(Required work) Once every line holding "launched" in the listing below has been found, give their number and nothing more.

(Data provided)
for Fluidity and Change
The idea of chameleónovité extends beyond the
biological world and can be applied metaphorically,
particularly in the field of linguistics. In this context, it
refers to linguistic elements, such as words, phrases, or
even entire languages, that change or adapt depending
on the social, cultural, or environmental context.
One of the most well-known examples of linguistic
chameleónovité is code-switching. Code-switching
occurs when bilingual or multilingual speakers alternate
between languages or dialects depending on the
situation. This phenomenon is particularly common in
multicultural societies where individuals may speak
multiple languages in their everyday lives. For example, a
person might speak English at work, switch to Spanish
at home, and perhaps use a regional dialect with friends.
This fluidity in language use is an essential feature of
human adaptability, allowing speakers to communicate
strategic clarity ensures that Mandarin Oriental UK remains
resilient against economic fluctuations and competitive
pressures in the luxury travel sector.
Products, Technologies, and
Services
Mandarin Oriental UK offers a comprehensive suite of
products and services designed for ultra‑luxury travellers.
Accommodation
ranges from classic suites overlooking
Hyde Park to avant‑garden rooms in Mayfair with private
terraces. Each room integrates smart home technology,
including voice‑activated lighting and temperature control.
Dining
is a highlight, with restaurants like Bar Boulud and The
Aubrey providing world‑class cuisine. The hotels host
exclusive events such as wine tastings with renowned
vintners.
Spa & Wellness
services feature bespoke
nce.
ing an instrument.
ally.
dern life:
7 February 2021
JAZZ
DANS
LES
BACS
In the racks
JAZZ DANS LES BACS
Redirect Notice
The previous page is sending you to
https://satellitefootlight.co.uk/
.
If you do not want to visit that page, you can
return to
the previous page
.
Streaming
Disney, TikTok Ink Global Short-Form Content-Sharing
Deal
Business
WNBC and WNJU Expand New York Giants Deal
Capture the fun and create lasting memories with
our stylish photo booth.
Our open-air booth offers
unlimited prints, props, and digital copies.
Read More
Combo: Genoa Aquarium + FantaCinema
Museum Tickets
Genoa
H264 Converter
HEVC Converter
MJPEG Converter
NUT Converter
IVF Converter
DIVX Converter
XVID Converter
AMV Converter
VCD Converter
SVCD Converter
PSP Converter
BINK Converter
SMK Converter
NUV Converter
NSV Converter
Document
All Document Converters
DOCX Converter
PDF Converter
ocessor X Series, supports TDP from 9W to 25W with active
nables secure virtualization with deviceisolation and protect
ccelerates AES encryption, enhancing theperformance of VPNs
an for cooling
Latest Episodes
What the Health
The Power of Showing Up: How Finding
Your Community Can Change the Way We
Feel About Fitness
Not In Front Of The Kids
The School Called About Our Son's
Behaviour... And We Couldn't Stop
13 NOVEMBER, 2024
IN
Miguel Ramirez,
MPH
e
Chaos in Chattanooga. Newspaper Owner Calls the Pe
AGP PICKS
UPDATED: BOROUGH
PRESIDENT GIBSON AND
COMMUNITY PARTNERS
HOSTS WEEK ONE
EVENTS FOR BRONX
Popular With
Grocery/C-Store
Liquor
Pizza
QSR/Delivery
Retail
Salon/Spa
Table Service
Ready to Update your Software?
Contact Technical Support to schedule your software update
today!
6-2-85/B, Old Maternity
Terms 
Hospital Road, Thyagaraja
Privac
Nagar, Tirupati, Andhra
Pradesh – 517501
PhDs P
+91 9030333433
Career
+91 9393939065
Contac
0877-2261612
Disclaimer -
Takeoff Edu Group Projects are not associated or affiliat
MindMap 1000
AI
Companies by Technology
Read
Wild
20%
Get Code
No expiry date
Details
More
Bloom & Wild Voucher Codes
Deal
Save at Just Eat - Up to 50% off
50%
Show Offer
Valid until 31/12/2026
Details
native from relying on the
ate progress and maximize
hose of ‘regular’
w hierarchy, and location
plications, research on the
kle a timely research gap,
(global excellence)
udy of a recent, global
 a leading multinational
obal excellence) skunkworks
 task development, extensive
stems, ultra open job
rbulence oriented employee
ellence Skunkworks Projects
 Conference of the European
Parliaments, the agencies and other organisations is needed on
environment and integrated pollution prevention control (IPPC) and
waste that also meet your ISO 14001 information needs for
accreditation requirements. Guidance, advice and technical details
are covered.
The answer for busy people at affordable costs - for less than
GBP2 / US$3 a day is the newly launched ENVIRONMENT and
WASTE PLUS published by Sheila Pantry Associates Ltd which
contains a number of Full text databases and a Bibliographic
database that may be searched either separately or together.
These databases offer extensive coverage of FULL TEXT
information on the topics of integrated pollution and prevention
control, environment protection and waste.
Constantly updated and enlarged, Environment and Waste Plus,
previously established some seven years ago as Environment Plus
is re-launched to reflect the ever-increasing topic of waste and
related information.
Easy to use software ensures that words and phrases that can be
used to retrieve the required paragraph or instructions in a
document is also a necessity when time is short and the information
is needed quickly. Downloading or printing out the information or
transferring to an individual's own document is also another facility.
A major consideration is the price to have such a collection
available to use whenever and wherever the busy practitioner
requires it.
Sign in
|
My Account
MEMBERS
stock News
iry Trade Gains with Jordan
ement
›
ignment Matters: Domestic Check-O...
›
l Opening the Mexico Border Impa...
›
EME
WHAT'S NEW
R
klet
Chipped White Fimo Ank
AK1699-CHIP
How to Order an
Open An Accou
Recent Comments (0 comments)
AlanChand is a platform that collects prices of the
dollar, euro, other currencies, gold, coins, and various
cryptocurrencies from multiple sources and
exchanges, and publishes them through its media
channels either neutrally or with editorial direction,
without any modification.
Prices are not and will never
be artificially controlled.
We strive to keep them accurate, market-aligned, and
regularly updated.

(Reply) 2